Skip to main content

BERT toolkit is a Python package that performs various NLP tasks using Bidirectional Encoder Representations from Transformers (BERT) related models.

Project description

BERT NLP toolkit

BERT NLP toolkit (https://pypi.org/project/bertnlp) is a Python package that performs various NLP tasks using Bidirectional Encoder Representations from Transformers (BERT) related models.

Installation

To Install this package using pip:

pip install bertnlp-0.0.x-py3-none-any.whl -f https://download.pytorch.org/whl/torch_stable.html

To fetch the nightly version that is in-development, visit this project homepage (https://github.com/daishuanglu/bertnlp).

Implemented NLP Solutions

  • BERT tokenizer
  • BERT word embedding and fuzzy matcher
  • BERT sentence embedding
  • Modified BERT sentiment score
  • Text classifier based on KNN-bert and trainer
  • Text classifier based on FastText and trainer
  • Multi-labelled text intent detector based on FastText and trainer

Usage

To use this bert package as a SDK,

from bertnlp.fuzzy_matcher import semanticMatcher
from bertnlp.pipeline import sentiment,embeddings,tokenizer
from bertnlp.text_classifier import knnbert as bert_clf

corpus = ['The cat sits outside',
             'A man is playing guitar',
             'I love pasta',
             'The new movie is awesome',
             'The cat plays in the garden',
             'A woman watches TV',
             'The new movie is so great',
             'Do you like pizza?','cat','TV']


feature_list=['cat','dog','television','guitar','movie','pizza','pasta']

matcher=semanticMatcher()

● **Exercise task 1**: Write out the part of the BERT NLP toolkit page between "pip install bertnlp-0.0.x-py3-none-any.whl" and "project homepage (https://github.com/daishuanglu/bertnlp).", inclusive.

● **Data rows**:
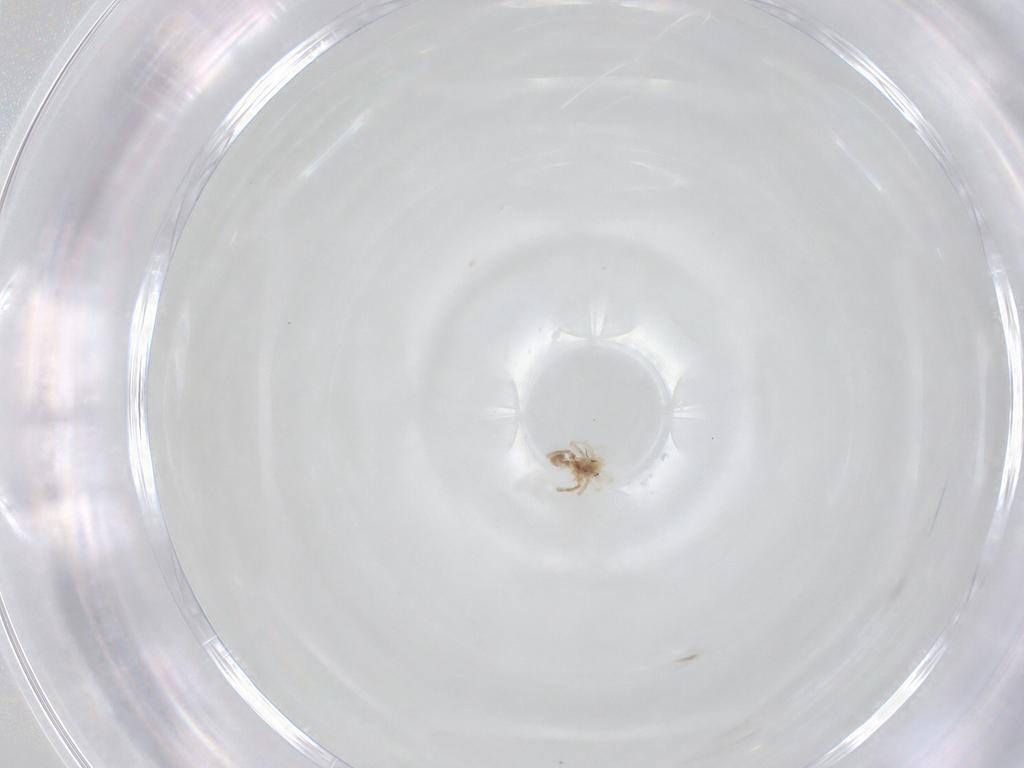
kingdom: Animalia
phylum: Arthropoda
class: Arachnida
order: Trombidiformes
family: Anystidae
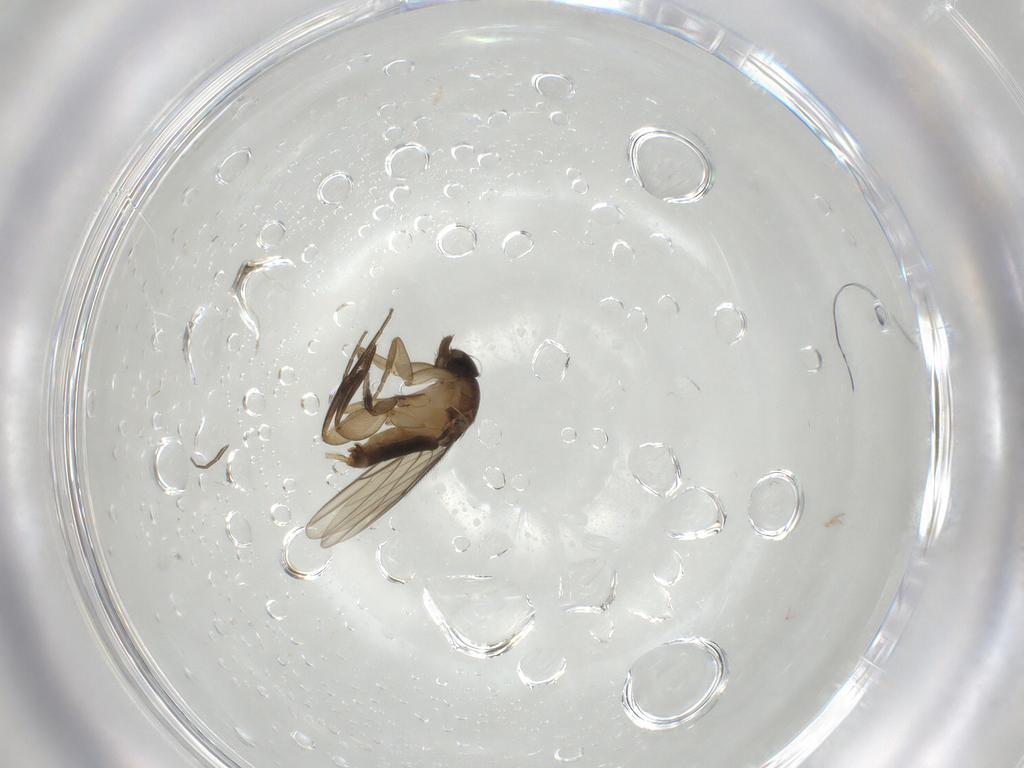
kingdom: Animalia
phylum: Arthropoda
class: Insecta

● **Exercise task 2**: Put each line of the records above into a JSON list of strings, one string per line, skipping blank lines. Leave the picture lines out.

● **Full output 1**:
pip install bertnlp-0.0.x-py3-none-any.whl -f https://download.pytorch.org/whl/torch_stable.html

To fetch the nightly version that is in-development, visit this project homepage (https://github.com/daishuanglu/bertnlp).

● **Full output 2**:
[
  "kingdom: Animalia",
  "phylum: Arthropoda",
  "class: Arachnida",
  "order: Trombidiformes",
  "family: Anystidae",
  "kingdom: Animalia",
  "phylum: Arthropoda",
  "class: Insecta"
]